TASK DETAILS:
Gather each line of the records below that contains the string "hizmete". Matches are case-sensitive.

────────────────────────────────────────

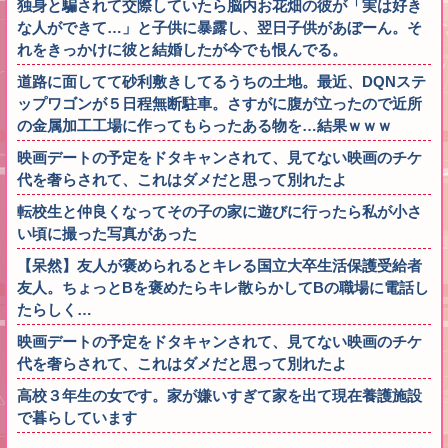
独身と騙されて交際していたら脳内お花畑の彼が「実は好き
な人ができて…」と子供に暴露し、翌日子供があぼーん。そ
れをきっかけに彼と結婚したが今でも恨んでる。
道路に面してて砂利敷きしてるうちの土地。最近、DQNステ
ップワゴンが５日程無断駐車。さすがに腹が立ったので近所
の金属加工工場に作ってもらったある物を…結果ｗｗｗ
映画デートの予定をドタキャンされて、見てない映画のチケ
代を奢らされて、これはダメだと思って別れたよ
転校生と仲良くなってその子の家に遊びに行ったら私が小さ
い頃に撮った写真があった
【呆然】友人が褒められるとキレる国立大卒生活保護受給者
友人。ちょっとBを褒めたらキレ散らかしてBの職場に電話し
たらしく…
映画デートの予定をドタキャンされて、見てない映画のチケ
代を奢らされて、これはダメだと思って別れたよ
高校３年生の女です。家が嫌いすぎて家を出て現在養護施設
で暮らしています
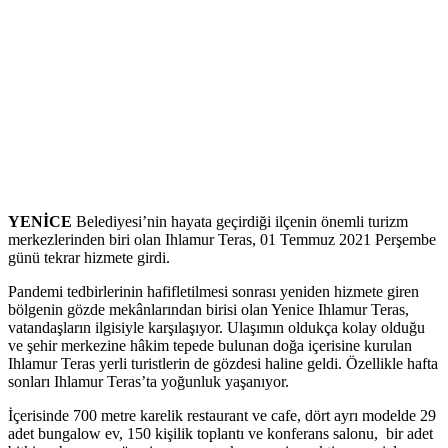
YENİCE
Belediyesi’nin hayata geçirdiği ilçenin önemli turizm
merkezlerinden biri olan Ihlamur Teras, 01 Temmuz 2021 Perşembe
günü tekrar hizmete girdi.
Pandemi tedbirlerinin hafifletilmesi sonrası yeniden hizmete giren
bölgenin gözde mekânlarından birisi olan Yenice Ihlamur Teras,
vatandaşların ilgisiyle karşılaşıyor. Ulaşımın oldukça kolay olduğu
ve şehir merkezine hâkim tepede bulunan doğa içerisine kurulan
Ihlamur Teras yerli turistlerin de gözdesi haline geldi. Özellikle hafta
sonları Ihlamur Teras’ta yoğunluk yaşanıyor.
İçerisinde 700 metre karelik restaurant ve cafe, dört ayrı modelde 29
adet bungalow ev, 150 kişilik toplantı ve konferans salonu, bir adet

────────────────────────────────────────

RESPONSE:
günü tekrar hizmete girdi.
Pandemi tedbirlerinin hafifletilmesi sonrası yeniden hizmete giren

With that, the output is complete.